NetworX – Setting your date and time

Table Of Contents
  1. NetworX – Setting your date and time
  2. Date and Time loss
  3. SET SYSTEM DATE
  4. SETTING THE SYSTEM CLOCK.

It is very important to make sure that your alarm systems date and time is correct. The date and time reflects on the internal logs of the system, and it helps investigators and engineers to identify when a system was armed or disarmed or at what time the system has gone into an alarm condition. Without the correct time on the system, insurance investigators might have issues confirming if your system was armed during a burglary and might reject your claim, and Engineers can not properly troubleshoot from the event-log. If communications of the systems are compromised, these logs also serves as a backup of sequence of events. 

Date and Time loss

So why does the systems loose their date and time, or why do the time drifts over a period of time?

The time and date is usually lost after a prolonged power failure when the system internal backup battery goes below 10.5Vdc, and the systems then switches off to protect the battery from being damaged, by draining the battery voltage to low. On power restoral, the system will switch back on, with an error condition on the keypad (The yellow/orange) triangle will burn. If you have a LCD full text keypad for your system, you will also notice that the date and time of the system is blank on power up, and that your yellow trouble light of the system is lit. If you use your trouble condition command to investigate further the system will give you a date and time error as part of its trouble condition. By re-setting the date and time, the error condition will disappear, provided that your battery has also started to re-charge. (You might have more than one error condition)

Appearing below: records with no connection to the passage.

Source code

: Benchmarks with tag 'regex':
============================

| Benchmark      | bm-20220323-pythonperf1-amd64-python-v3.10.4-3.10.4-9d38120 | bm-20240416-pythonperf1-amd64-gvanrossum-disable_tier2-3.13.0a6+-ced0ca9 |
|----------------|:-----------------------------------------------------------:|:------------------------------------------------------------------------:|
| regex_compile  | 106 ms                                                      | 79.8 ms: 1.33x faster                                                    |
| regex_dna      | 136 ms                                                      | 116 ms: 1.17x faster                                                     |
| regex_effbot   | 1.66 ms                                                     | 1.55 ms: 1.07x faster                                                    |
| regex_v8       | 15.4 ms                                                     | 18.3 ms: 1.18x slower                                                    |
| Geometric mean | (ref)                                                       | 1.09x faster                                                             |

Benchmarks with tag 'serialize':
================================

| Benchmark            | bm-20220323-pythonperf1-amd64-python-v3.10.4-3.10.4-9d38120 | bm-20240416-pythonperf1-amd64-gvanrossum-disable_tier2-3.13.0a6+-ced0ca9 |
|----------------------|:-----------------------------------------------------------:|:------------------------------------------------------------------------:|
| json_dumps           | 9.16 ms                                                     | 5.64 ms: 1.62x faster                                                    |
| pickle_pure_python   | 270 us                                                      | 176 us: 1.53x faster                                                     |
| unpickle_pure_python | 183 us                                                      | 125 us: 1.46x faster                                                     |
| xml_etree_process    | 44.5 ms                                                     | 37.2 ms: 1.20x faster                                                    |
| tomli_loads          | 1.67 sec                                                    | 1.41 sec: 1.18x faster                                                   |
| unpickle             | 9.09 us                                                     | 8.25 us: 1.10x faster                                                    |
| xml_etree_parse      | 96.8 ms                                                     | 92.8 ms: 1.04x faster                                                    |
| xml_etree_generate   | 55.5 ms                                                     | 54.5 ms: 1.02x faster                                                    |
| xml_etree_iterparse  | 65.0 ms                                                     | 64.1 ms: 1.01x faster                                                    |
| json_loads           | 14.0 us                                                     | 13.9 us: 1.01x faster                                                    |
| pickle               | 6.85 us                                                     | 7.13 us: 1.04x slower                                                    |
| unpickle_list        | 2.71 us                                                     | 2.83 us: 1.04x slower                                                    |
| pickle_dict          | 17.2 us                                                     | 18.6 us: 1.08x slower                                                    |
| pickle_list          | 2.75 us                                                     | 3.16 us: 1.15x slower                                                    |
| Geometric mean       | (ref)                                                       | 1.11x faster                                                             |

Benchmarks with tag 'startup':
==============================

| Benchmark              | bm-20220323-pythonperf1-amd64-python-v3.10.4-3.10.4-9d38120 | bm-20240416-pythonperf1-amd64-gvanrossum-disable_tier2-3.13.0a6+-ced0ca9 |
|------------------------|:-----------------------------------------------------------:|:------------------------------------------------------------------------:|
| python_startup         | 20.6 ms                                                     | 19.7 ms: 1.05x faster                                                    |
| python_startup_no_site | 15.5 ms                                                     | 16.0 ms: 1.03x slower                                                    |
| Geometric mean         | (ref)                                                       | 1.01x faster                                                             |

Another scenario is that the time drifts and is out by 30 minutes or an hour over a period of days or months. The last scenario is normally caused by mains supply that is not the correct frequency or by generators that does not supply the correct 50/60Hz to the panel. There are other options to deal with these matters. The most popular option on modern systems is to use a NTP time server to auto update the time over a period of 24 hours, but be warned not all panels can offer this as a solution.

SET SYSTEM DATE

Step 1 Press the [*]-[9]-[6].
Step 2 Enter the “Master Code”.
Step 3 Enter the “Day of Week “

1 = Sunday 3 = Tuesday 5 = Thursday 7 = Saturday
2 = Monday 4 = Wednesday 6 = Friday

Step 4 Enter the “Month Code”. Must always be two (2) digits.
01 = January 05 = May 09 = September
02 = February 06 = June 10 = October
03 = March 07 = July 11 = November
04 = April 08 = August 12 = December

Step 5 Enter the “Day Code”. Must always be two (2) digits. Example: The 5th would be entered as [0]–[5].
Step 6 Enter the last two digits of the “Year Code”. Example: For 1997 enter [9]–[7].

SETTING THE SYSTEM CLOCK.

Step 1 Press [*]-[9]-[7].
Step 2 Enter the “Master Code “.
Step 3 Enter the “hour code” which must be two (2) digits. Note: The clock is a 24-hour clock. 
Step 4 Enter the “minutes code” which must be two (2) digits.

Example: 7 minutes after would be entered [0]–[7].